Michael Bloomberg Launches $500 Million Campaign to Shut U.S. Coal Plants by 2030
June 7, 2019 - Billionaire businessman Michael Bloomberg has made another bold move to help tackle climate change, pledging $500m towards a new campaign to close every coal-fired power station in the U.S. by 2030.
The former New York City Mayor today announced Beyond Carbon, which he described as the largest coordinated campaign to tackle climate change ever undertaken in the U.S., backing the effort with a half a billion dollar donation.
Michael Bloomberg
The campaign will push the U.S. towards 100 percent clean power by working with advocates around the country, as well as states, cities and regions. Bloomberg argued such a campaign was essential as "there is virtually no hope of bold federal action on this issue for at least another two years" while President Trump is in office.
Trump has pledged to pull the U.S. out of the global Paris Agreement on climate change and has repeatedly voiced his support for coal power, despite its declining economic fortunes and significant carbon impact.
However, with 289 of 530 coal plants having already closed in the U.S. - more than half of the entire fleet - Beyond Carbon is aiming to have the remainder shut down by 2030 while also opposing any attempt to build new coal facilities.
The move follows calls last month from UN Secretary General Antonio Guterres for countries around the world to stop building new coal plants after 2020 in order to combat climate breakdown.
Moreover, while focusing primarily on coal power in the short term, the new campaign will also look to extend its efforts towards ending reliance on other fossil fuels in the U.S., such as by working to prevent construction of new gas plants.
"Mother Nature is not waiting on our political calendar, and neither can we," Bloomberg said. "Beyond Carbon will respond to this crisis with the urgency and ambition that it requires, by taking the fight to the states and turbo-charging current on-the-ground efforts. We will employ the same advocacy, legal, and electoral strategies that have proven so successful in retiring coal-fired power plants - which we have continued to close at the same fast rate under this administration as we did under the previous one - and also in passing gun safety background check laws in states around the country."
Bloomberg said the campaign would focus on working with state on local organisers to pass climate and clean energy laws, targets and timetables, as well as programmes to boost the uptake of low carbon transport such as electric vehicles. Other areas of focus for local action noted by the campaign include pushing for low carbon buildings and promoting green manufacturing.
"This campaign will ensure that after the 2020 election, the next administration inherits a country on its way to a 100 percent clean energy economy," added Bloomberg.

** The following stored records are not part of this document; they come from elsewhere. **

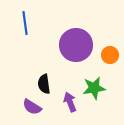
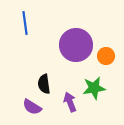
orange circle: moved 4 px left, 1 px down
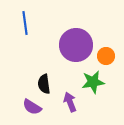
green star: moved 1 px left, 6 px up
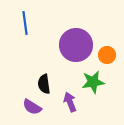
orange circle: moved 1 px right, 1 px up
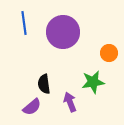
blue line: moved 1 px left
purple circle: moved 13 px left, 13 px up
orange circle: moved 2 px right, 2 px up
purple semicircle: rotated 72 degrees counterclockwise
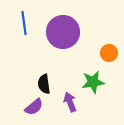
purple semicircle: moved 2 px right
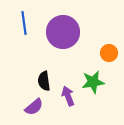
black semicircle: moved 3 px up
purple arrow: moved 2 px left, 6 px up
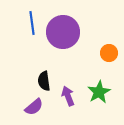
blue line: moved 8 px right
green star: moved 6 px right, 10 px down; rotated 20 degrees counterclockwise
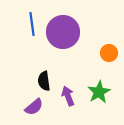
blue line: moved 1 px down
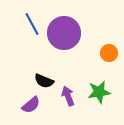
blue line: rotated 20 degrees counterclockwise
purple circle: moved 1 px right, 1 px down
black semicircle: rotated 60 degrees counterclockwise
green star: rotated 20 degrees clockwise
purple semicircle: moved 3 px left, 2 px up
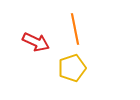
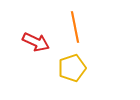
orange line: moved 2 px up
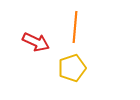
orange line: rotated 16 degrees clockwise
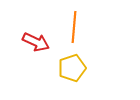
orange line: moved 1 px left
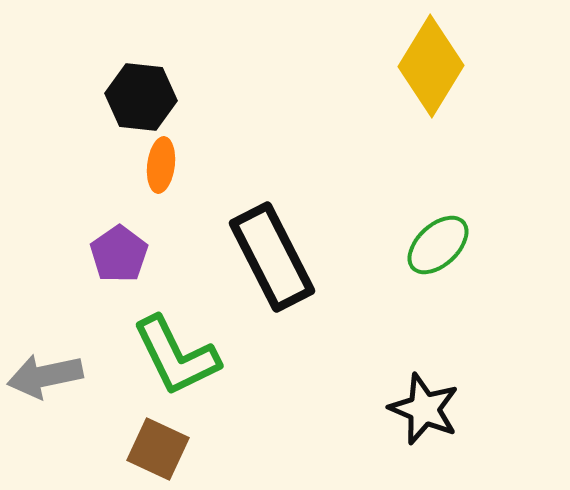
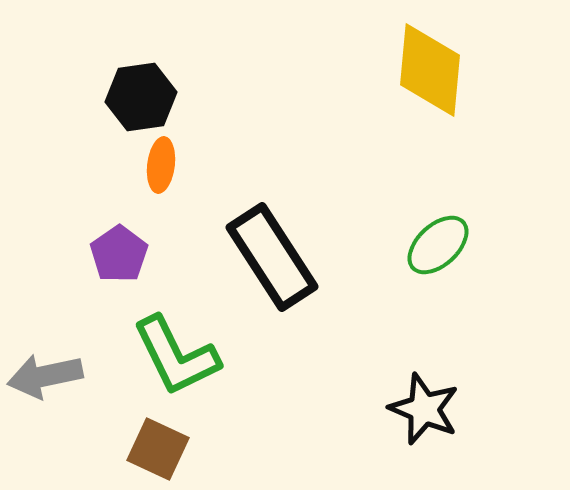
yellow diamond: moved 1 px left, 4 px down; rotated 26 degrees counterclockwise
black hexagon: rotated 14 degrees counterclockwise
black rectangle: rotated 6 degrees counterclockwise
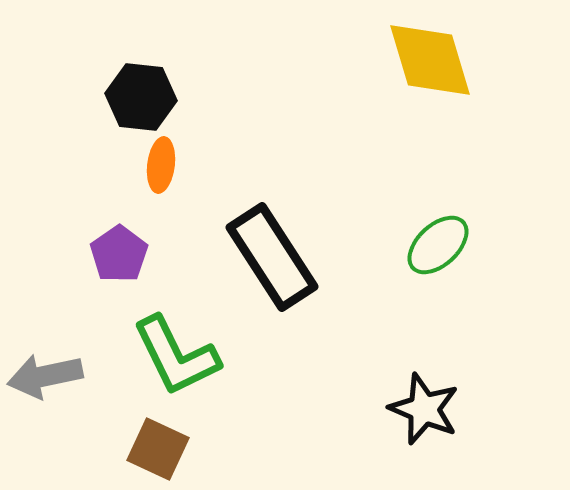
yellow diamond: moved 10 px up; rotated 22 degrees counterclockwise
black hexagon: rotated 14 degrees clockwise
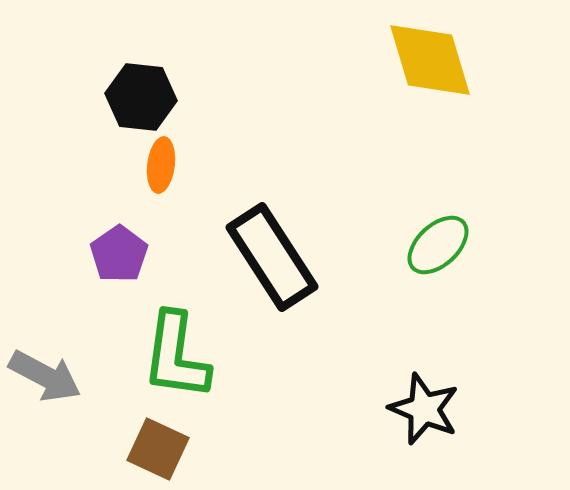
green L-shape: rotated 34 degrees clockwise
gray arrow: rotated 140 degrees counterclockwise
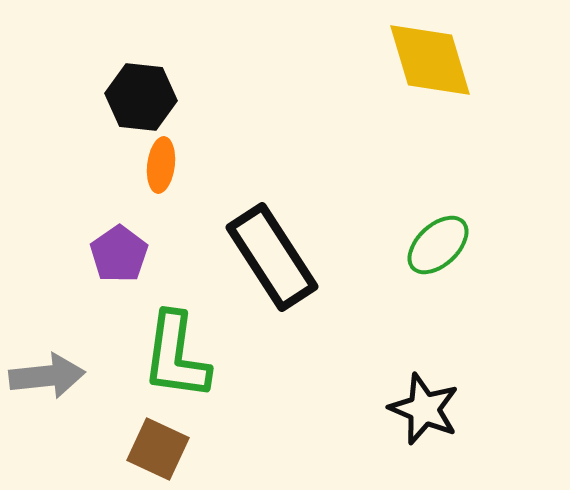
gray arrow: moved 2 px right; rotated 34 degrees counterclockwise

Beyond Carbon is the latest in a long line of climate efforts from the billionaire philanthropist, who is also a UN special envoy for climate action, chair of the Task Force on Climate-related Financial Disclosures (TCFD). Earlier this year he also launched a new joint initiative aimed at rapidly mobilising increased levels of private capital for tackling climate change.
It follows the announcement yesterday from French bank Crédit Agricole - one of the world's largest financial institutions - that it will align its activities with the Paris Agreement and stop investing in thermal coal production in EU and OECD countries by 2030.